======== Отрывок со страницы

Предметы, обозначаемые словами, сродни предметам желаний, но не являются ими; они — предметы мысли. Предмет желания — как именно желания — не существует в отсутствие самого желания. Мысль может взять этот предмет и облечь в свою форму, и уже тогда, как предмет именно мысли, мы сможем рассмотреть, скажем, яблоко, без и помимо желания съесть яблоко.
Подумай о том предмете, который ты хочешь, когда хочешь выпить чаю. Просто подумай о нём, а не желай его и не представляй его в красках образного воображения. Когда ты хочешь чаю, предметом твоего желания может выступать просто чай — не какая-то конкретная чашка чая, не чёрный и не зелёный чай, не чай с сахаром и не чай без сахара. Такое желание, например, может побудить тебя отправиться на кухню, и уже там ты, возможно, начнёшь конкретизировать этот предмет, решая, какой чай из стоящих на полке тебе заварить и сколько ложек сахара положить. Так вот, подумай об этом исходном предмете — о чае — без и помимо желания, т.е. просто не испытывая желания по отношению к нему. В таком случае он выступит как предмет мысли. Вот это и есть то значение, которое для тебя имеет слово «чай». Разве предстают для тебя этот предмет и значение слова «чай» чем-то различным? Разве не находишь ты их тождества? Когда ты читаешь в книге «Пётр проснулся и позавтракал чаем с яблоком» — разве значением слова «чай» для тебя не является этот же самый предмет мысли?

Мысль может делать своим предметом и то, что не может быть предметом желания: я не могу желать натуральные числа, но я могу о них думать.

================
======== Исходные материалы

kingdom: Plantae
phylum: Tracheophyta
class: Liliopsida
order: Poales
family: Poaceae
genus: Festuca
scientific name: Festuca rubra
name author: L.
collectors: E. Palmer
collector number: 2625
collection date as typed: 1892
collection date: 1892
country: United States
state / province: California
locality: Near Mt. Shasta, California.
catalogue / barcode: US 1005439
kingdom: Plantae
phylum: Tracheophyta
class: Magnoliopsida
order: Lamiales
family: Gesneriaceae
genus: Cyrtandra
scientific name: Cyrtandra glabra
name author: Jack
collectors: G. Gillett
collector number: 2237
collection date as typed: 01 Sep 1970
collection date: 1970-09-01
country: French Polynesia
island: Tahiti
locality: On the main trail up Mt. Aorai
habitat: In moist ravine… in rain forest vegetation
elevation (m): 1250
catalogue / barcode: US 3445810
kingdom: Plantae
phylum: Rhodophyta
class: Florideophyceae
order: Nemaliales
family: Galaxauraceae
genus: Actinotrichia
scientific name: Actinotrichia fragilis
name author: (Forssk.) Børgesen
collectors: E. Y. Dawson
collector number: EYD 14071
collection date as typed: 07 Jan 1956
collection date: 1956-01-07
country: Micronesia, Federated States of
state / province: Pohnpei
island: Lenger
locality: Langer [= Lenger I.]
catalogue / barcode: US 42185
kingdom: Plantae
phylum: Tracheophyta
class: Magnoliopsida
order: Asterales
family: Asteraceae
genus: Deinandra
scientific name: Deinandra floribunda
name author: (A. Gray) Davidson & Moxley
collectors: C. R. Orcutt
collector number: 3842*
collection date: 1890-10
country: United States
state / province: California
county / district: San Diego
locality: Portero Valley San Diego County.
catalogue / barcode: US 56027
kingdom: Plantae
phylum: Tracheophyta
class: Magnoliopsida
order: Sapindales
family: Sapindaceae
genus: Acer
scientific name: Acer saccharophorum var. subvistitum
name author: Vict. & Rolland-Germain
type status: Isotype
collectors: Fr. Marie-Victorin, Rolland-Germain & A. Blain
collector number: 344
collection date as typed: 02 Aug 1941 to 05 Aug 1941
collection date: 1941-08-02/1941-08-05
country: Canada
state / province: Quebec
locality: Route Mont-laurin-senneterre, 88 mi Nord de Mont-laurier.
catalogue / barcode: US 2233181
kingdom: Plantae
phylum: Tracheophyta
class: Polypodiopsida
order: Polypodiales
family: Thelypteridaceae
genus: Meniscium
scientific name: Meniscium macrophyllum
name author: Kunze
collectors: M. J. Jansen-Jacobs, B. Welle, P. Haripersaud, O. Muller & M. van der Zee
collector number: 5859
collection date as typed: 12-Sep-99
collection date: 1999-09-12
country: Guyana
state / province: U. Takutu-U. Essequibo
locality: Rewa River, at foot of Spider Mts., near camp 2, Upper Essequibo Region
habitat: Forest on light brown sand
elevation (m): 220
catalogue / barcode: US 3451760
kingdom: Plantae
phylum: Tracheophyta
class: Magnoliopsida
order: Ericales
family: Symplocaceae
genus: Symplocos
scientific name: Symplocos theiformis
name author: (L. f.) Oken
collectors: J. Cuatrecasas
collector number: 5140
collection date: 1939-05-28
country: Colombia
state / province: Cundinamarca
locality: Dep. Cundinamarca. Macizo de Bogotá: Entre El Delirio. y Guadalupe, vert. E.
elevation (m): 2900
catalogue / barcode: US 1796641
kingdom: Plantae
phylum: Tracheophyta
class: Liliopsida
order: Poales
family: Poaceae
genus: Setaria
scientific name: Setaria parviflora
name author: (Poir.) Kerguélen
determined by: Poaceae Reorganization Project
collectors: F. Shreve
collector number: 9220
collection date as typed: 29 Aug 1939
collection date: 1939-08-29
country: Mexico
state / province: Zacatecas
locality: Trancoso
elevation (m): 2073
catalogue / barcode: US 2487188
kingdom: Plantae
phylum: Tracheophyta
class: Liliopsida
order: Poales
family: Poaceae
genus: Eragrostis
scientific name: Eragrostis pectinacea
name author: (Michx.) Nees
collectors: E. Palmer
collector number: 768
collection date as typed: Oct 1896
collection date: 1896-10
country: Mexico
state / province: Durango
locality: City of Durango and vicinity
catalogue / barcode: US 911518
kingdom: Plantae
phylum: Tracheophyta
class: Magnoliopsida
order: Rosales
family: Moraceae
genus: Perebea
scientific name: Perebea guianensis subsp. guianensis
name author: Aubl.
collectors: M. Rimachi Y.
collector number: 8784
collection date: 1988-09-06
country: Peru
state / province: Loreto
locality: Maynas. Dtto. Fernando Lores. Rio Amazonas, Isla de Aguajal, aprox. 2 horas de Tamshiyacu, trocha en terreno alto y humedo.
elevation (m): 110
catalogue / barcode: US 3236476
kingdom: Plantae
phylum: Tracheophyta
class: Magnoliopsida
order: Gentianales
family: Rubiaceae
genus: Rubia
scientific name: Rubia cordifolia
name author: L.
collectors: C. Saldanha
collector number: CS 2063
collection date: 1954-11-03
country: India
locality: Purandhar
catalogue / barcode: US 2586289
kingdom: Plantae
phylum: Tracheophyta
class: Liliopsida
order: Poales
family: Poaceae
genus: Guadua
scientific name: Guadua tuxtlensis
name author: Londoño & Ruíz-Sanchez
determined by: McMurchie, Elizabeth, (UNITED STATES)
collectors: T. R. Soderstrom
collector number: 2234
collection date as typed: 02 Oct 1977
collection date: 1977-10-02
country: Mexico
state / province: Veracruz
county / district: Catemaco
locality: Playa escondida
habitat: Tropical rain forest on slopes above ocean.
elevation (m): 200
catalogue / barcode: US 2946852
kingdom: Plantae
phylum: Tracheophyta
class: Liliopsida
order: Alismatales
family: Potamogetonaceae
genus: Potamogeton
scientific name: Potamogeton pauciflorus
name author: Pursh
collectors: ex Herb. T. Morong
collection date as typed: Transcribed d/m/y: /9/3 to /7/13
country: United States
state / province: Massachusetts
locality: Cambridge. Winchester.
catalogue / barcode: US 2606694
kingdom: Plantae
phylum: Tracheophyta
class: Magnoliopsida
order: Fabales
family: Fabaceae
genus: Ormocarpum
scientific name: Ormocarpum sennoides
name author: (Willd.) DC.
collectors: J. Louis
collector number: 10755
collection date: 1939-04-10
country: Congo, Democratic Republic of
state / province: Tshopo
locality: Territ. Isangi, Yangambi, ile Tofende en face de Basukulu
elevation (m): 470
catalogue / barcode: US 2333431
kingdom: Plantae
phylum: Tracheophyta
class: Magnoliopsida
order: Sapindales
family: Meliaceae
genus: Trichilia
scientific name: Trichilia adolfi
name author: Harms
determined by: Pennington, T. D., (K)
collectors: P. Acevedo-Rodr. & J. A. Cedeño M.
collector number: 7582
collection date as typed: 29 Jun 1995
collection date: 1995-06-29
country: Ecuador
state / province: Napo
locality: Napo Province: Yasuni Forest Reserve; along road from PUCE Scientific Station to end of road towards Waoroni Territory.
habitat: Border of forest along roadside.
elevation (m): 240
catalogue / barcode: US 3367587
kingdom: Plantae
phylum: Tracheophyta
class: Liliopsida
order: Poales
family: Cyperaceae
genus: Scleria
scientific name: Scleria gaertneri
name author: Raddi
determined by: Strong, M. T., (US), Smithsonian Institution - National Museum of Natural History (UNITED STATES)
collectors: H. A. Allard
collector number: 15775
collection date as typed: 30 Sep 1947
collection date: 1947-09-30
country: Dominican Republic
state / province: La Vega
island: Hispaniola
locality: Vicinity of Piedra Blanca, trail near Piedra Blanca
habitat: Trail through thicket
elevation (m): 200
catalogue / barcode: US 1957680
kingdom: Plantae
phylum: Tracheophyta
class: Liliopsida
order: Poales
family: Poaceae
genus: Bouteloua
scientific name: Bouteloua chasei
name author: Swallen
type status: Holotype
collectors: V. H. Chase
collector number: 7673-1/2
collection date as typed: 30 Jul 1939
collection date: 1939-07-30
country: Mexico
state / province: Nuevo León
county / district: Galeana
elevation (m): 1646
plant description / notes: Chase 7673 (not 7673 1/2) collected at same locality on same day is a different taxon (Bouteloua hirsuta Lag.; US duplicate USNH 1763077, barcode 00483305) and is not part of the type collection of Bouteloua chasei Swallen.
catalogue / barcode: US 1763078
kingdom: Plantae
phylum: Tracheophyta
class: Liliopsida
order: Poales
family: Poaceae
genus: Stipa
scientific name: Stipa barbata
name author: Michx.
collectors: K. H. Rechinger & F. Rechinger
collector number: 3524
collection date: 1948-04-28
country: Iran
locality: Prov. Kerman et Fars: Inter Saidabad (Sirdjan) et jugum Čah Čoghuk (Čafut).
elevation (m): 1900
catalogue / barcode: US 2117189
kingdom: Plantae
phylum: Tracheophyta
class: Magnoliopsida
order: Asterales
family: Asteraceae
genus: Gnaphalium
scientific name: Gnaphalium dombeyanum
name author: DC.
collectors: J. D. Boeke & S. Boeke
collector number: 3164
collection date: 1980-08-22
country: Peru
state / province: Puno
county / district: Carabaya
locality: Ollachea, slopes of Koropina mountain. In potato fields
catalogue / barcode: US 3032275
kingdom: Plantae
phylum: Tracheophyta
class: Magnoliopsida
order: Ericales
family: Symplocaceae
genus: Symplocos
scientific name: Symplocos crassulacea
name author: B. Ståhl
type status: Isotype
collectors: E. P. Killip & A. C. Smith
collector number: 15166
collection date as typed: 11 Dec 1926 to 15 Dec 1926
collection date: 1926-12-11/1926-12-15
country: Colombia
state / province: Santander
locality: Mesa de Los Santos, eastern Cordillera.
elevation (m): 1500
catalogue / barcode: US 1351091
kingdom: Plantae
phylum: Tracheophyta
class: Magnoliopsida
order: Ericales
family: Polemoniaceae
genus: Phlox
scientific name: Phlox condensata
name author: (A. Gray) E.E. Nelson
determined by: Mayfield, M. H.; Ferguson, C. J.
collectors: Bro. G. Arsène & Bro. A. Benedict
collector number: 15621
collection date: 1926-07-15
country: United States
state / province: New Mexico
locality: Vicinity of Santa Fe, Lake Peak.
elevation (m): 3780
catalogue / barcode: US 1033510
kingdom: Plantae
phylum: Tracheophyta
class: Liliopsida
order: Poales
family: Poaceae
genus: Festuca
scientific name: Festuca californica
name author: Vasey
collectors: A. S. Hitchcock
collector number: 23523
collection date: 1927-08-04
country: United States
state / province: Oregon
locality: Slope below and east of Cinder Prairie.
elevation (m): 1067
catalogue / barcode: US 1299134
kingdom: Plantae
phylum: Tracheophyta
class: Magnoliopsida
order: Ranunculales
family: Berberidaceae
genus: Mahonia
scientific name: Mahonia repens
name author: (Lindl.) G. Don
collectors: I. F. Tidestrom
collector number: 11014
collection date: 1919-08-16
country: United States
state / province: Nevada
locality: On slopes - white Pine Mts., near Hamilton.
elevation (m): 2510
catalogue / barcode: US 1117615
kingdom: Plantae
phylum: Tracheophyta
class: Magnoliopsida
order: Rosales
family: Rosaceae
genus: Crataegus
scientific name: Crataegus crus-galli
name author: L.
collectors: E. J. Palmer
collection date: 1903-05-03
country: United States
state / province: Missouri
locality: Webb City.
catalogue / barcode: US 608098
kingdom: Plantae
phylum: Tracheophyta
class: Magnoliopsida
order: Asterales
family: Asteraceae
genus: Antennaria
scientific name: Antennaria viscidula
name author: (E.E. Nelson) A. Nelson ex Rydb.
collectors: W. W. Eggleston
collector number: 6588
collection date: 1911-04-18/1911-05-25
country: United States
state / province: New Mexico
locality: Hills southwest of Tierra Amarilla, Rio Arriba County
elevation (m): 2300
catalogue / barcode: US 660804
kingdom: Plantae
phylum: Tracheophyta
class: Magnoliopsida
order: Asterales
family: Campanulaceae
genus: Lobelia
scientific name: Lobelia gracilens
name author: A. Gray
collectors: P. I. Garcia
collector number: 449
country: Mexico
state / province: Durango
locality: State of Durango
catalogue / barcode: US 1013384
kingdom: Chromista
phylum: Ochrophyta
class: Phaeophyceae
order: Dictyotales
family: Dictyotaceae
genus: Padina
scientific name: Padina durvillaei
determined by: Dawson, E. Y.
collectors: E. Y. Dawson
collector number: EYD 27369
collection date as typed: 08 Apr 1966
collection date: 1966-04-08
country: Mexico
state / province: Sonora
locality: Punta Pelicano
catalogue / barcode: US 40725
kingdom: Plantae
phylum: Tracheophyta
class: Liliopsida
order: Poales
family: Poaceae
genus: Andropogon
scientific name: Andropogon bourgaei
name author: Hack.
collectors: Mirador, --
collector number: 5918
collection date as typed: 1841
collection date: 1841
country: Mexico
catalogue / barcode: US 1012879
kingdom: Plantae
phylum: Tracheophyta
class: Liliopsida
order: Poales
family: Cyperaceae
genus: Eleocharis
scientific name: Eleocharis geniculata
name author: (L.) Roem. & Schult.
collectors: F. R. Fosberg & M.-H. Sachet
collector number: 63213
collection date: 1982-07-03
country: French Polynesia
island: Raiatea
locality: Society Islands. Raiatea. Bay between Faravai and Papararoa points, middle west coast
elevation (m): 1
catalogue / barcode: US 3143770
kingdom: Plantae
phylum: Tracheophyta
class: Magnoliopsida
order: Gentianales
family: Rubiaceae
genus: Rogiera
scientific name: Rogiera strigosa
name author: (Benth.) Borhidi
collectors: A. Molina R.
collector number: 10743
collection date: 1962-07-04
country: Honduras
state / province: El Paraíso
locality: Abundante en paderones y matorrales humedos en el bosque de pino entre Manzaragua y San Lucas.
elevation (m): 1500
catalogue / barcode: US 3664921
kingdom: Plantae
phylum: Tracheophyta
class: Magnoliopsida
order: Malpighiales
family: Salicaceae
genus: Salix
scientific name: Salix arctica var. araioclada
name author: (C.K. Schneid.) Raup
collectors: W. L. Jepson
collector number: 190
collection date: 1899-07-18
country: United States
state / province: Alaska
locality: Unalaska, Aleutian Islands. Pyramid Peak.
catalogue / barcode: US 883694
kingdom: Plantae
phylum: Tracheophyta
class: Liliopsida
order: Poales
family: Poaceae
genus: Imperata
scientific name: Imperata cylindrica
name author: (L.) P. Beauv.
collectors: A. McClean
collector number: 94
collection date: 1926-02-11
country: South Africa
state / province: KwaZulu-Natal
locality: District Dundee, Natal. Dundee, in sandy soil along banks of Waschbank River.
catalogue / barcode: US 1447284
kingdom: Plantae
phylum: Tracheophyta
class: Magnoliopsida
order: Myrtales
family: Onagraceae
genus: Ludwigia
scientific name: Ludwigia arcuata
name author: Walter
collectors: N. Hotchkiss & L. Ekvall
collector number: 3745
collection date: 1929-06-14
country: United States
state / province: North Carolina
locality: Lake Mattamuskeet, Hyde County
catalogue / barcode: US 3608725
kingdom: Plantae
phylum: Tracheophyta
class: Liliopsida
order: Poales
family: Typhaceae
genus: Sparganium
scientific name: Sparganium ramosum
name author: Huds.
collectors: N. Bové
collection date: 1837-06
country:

================

Задание | Пожалуйста, ответьте по отрывку со страницы выше: что, согласно ему, нельзя желать, хотя об этом можно думать?

Верный ответ | Натуральные числа.